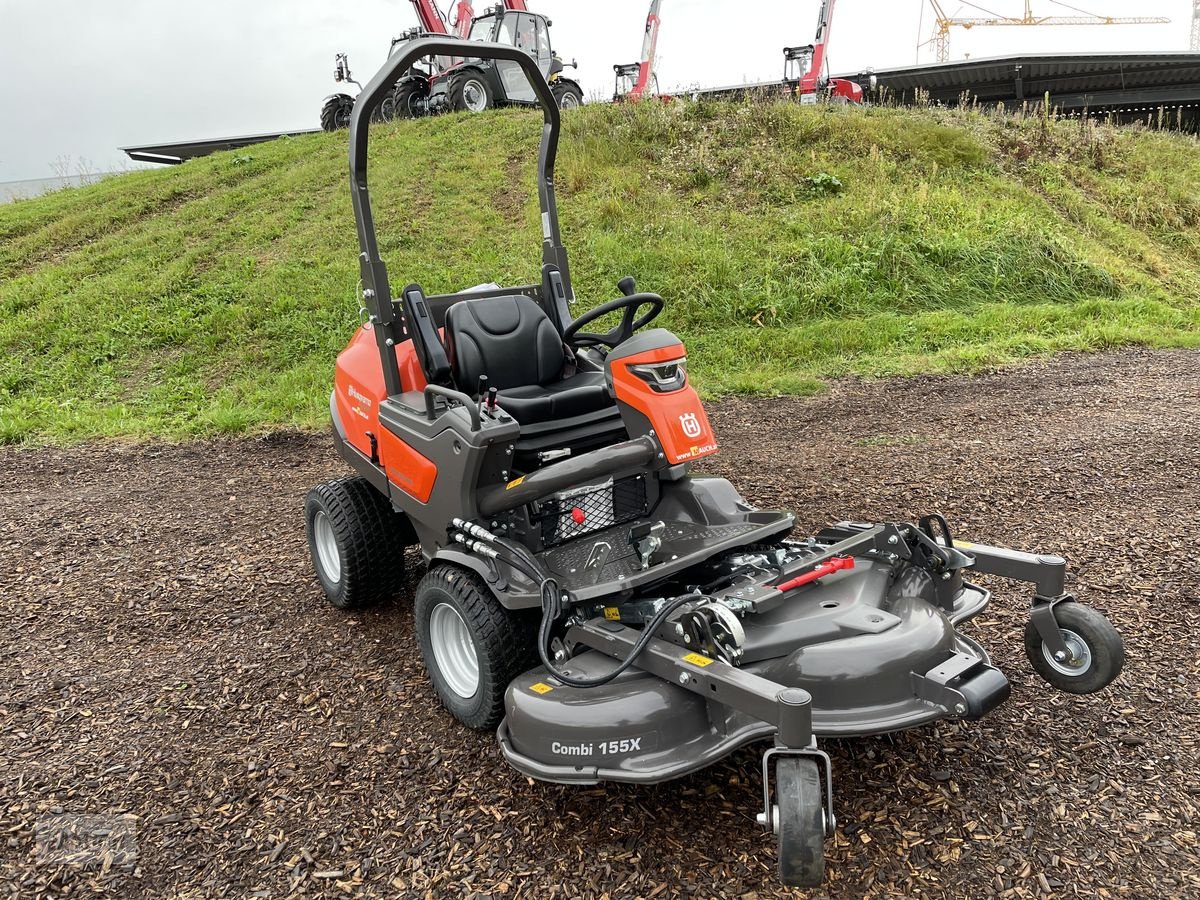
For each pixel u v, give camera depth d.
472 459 3.37
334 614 4.51
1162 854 2.52
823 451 6.95
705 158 14.40
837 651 2.62
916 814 2.75
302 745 3.34
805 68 22.25
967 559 3.13
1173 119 27.14
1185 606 3.95
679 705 2.62
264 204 14.74
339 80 20.66
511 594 3.07
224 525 6.00
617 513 3.71
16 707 3.68
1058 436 6.95
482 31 19.08
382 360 3.97
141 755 3.31
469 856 2.70
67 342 10.87
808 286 11.36
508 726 2.82
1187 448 6.39
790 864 2.14
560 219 12.91
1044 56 24.50
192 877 2.66
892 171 14.34
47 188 20.17
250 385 9.60
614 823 2.80
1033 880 2.46
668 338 3.63
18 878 2.67
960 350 10.02
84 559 5.45
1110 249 13.80
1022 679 3.47
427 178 14.86
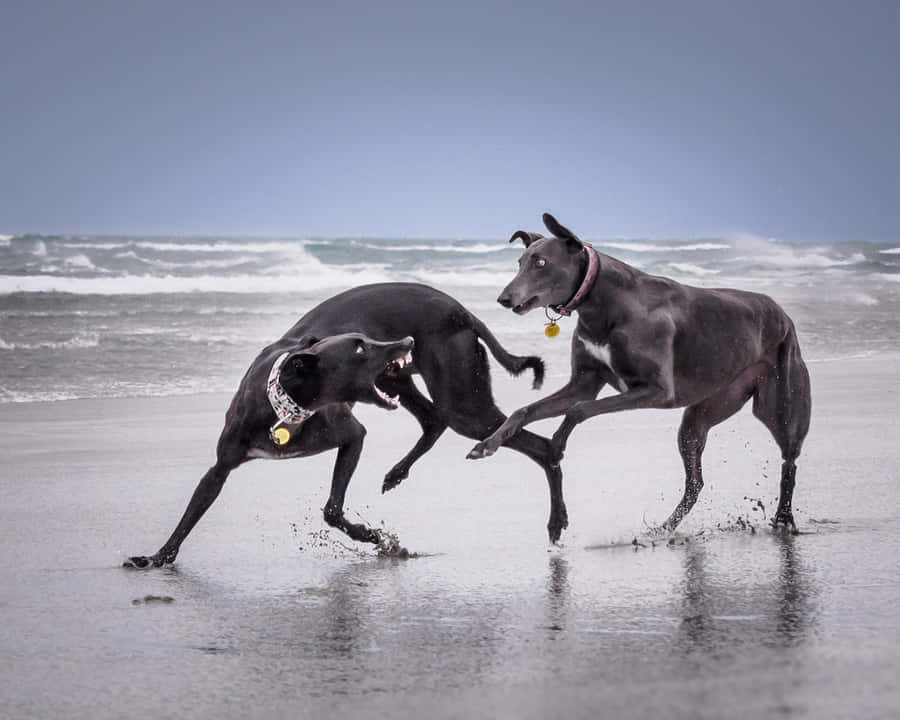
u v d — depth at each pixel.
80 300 27.83
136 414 13.34
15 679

TASK INSTRUCTIONS –
Top to bottom, retype the listing exactly but drop every picture.

YOUR SOLUTION –
For each pixel u v, give camera depth d.
472 459 3.37
334 614 4.51
1162 854 2.52
823 451 6.95
705 158 14.40
837 651 2.62
916 814 2.75
302 745 3.34
805 68 22.25
967 559 3.13
1173 119 27.14
1185 606 3.95
679 705 2.62
264 204 14.74
339 80 20.66
511 594 3.07
224 525 6.00
617 513 3.71
16 707 3.68
1058 436 6.95
482 31 19.08
382 360 3.97
141 755 3.31
469 856 2.70
67 342 10.87
808 286 11.36
508 726 2.82
1187 448 6.39
790 864 2.14
560 219 12.91
1044 56 24.50
192 877 2.66
892 171 14.34
47 188 20.17
250 385 9.60
614 823 2.80
1033 880 2.46
668 338 3.63
18 878 2.67
960 350 10.02
84 559 5.45
1110 249 13.80
1022 679 3.47
427 178 14.86
u v d — depth at each pixel.
80 300 27.83
136 414 13.34
15 679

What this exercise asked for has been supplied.